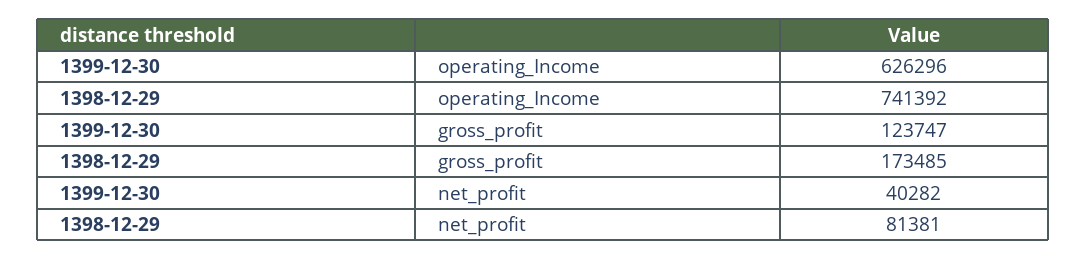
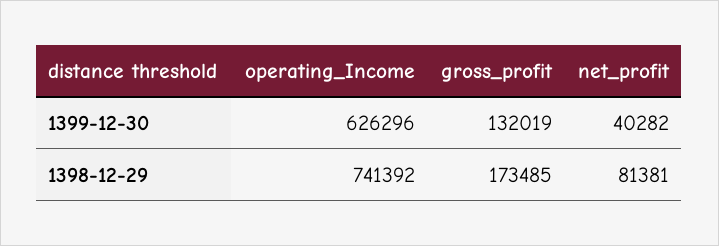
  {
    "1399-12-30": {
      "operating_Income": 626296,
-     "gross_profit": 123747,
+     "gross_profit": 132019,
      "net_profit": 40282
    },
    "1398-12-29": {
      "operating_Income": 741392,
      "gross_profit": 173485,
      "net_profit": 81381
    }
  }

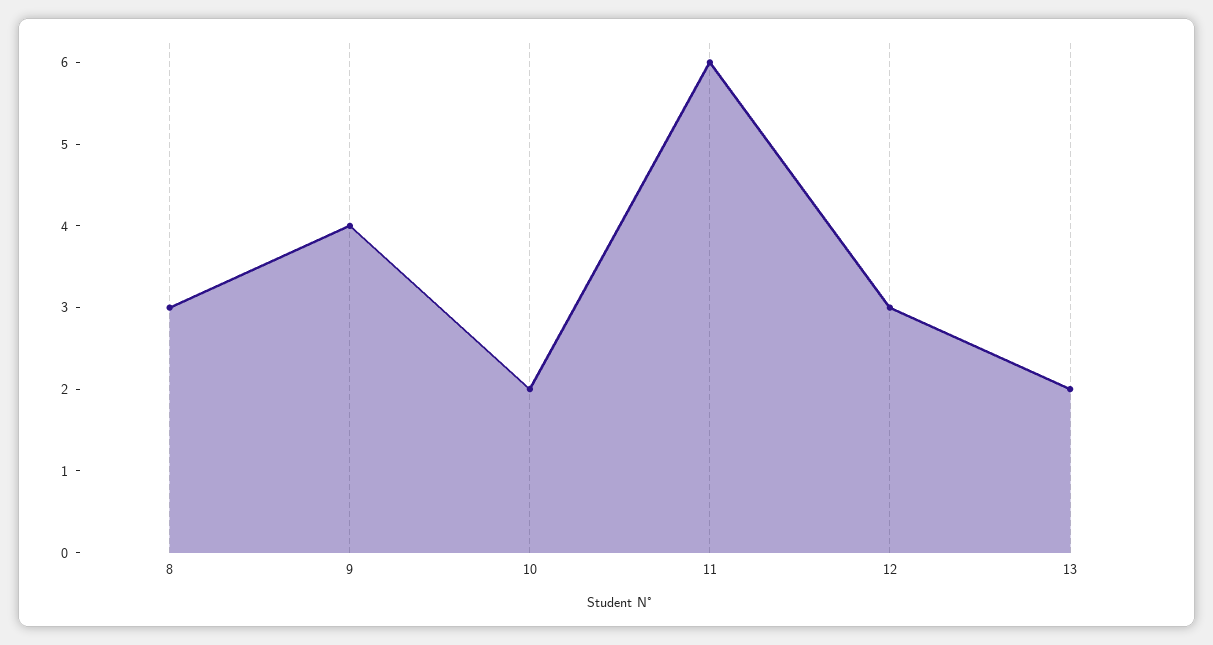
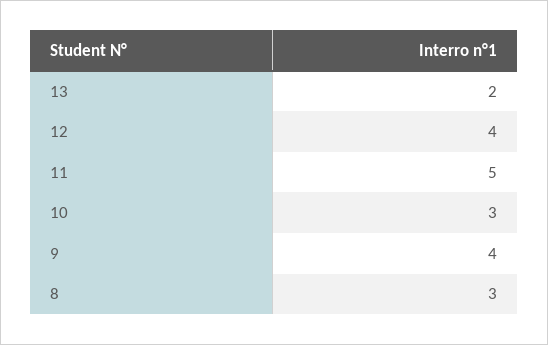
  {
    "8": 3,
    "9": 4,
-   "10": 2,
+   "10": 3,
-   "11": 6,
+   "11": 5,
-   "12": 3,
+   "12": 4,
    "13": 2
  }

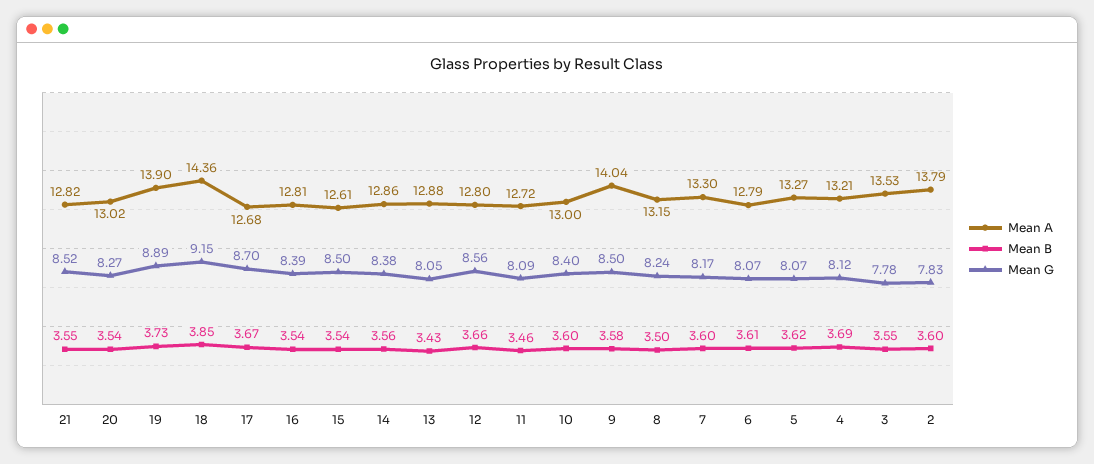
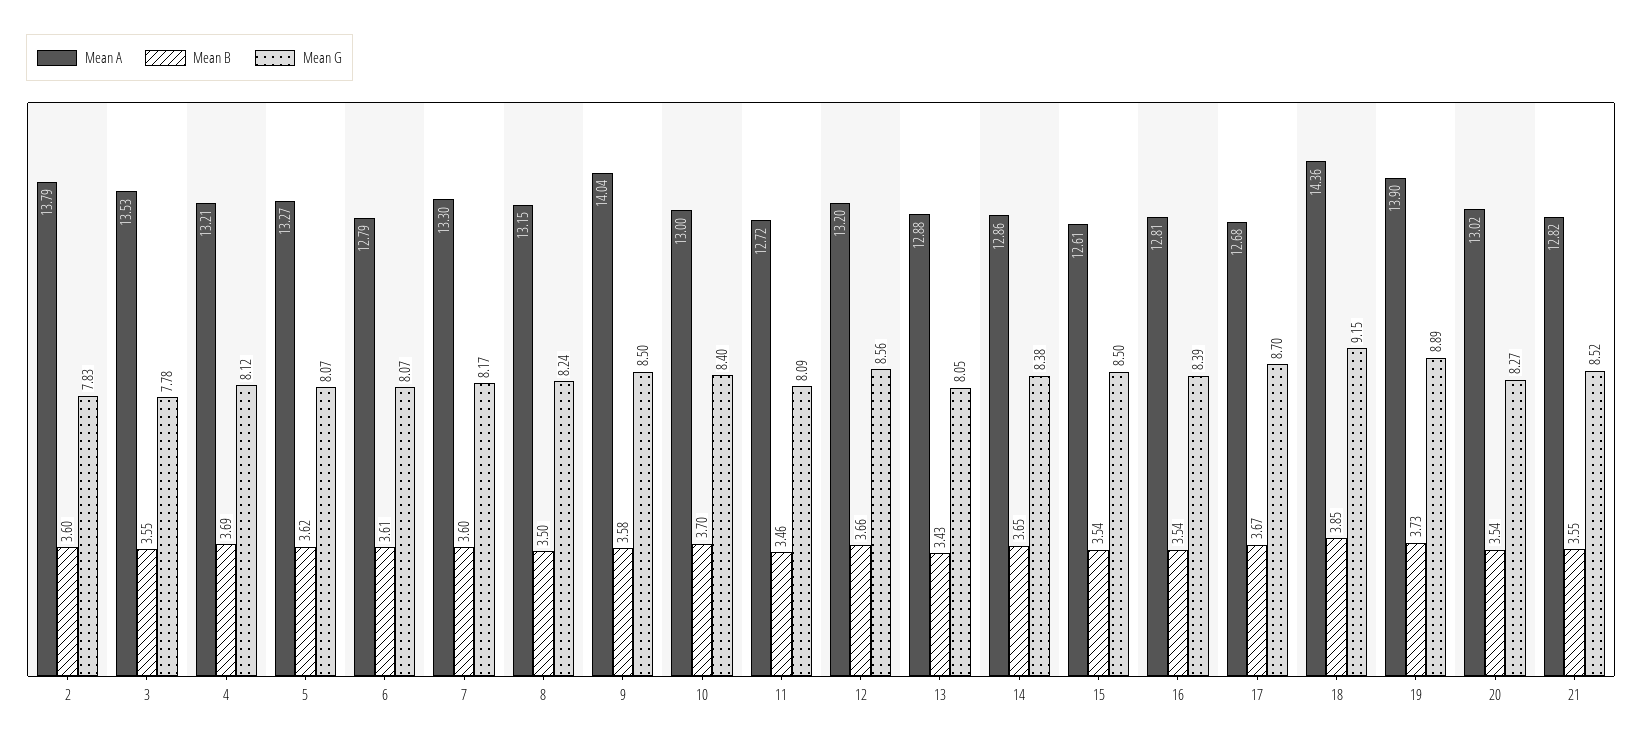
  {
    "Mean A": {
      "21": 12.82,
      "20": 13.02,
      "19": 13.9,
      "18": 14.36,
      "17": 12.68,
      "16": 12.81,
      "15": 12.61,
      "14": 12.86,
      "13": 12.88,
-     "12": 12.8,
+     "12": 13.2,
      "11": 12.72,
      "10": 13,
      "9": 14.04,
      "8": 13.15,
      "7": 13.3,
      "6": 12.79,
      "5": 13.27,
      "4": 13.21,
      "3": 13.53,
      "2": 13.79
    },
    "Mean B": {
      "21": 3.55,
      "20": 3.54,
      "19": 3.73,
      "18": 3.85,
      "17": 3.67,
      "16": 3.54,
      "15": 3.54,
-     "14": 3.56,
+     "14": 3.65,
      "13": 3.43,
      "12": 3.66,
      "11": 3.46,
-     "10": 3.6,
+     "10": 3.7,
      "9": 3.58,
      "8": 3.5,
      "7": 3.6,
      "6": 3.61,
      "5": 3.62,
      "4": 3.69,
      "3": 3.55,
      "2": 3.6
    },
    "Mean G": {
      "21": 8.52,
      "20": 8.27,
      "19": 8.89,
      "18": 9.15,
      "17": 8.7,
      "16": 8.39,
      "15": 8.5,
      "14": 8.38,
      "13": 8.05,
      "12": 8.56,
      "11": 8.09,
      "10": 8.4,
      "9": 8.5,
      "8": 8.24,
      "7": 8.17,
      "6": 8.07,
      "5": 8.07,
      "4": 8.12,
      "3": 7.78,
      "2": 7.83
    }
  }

--

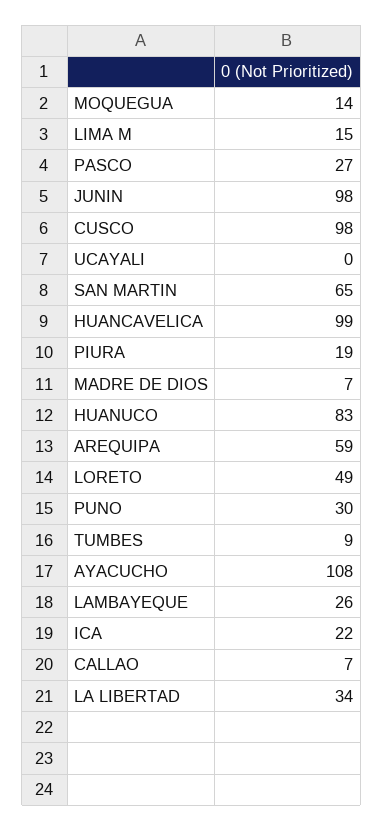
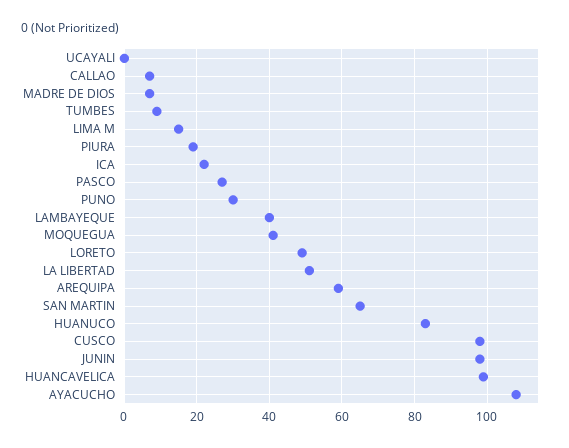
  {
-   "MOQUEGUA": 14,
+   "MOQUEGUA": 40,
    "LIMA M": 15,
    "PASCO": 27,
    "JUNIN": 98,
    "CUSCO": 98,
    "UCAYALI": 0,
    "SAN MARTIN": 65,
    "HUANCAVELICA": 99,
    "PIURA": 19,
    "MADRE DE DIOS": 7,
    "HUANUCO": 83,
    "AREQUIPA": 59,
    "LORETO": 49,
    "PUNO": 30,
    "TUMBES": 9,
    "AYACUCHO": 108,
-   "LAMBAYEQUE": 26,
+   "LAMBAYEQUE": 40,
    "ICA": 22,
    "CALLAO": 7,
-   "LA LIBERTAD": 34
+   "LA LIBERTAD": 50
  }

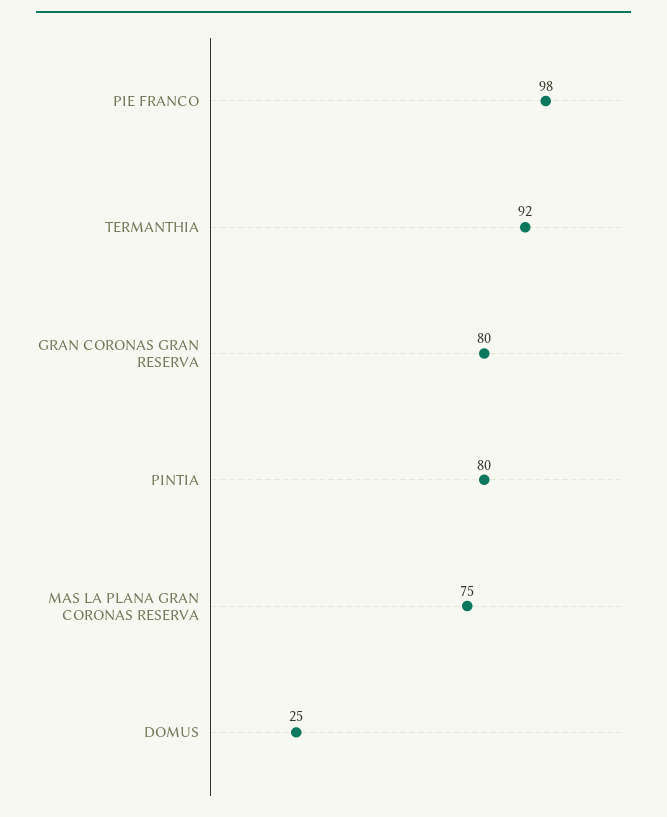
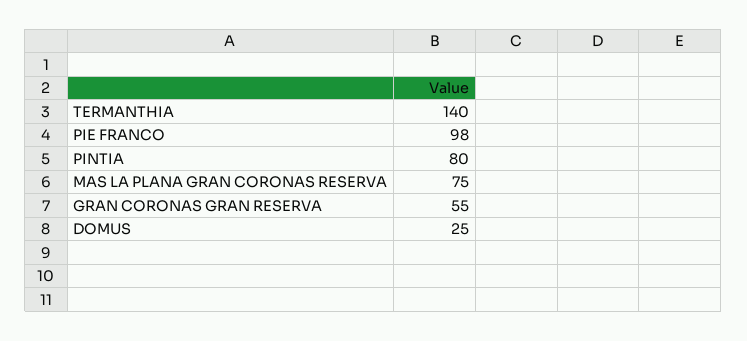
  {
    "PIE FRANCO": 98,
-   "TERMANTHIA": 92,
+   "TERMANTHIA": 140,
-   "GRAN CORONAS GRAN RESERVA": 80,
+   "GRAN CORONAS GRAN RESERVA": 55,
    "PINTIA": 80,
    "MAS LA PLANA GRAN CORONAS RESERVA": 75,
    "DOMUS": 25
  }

==

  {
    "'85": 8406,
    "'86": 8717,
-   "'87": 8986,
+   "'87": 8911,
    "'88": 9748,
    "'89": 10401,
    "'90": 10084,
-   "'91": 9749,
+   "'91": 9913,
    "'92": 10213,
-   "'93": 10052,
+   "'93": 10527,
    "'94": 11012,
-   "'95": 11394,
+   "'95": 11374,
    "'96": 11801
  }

### Problem statement
Give the number of lines in the listing that include the word "RESERVA", without any added words.

### Response below
3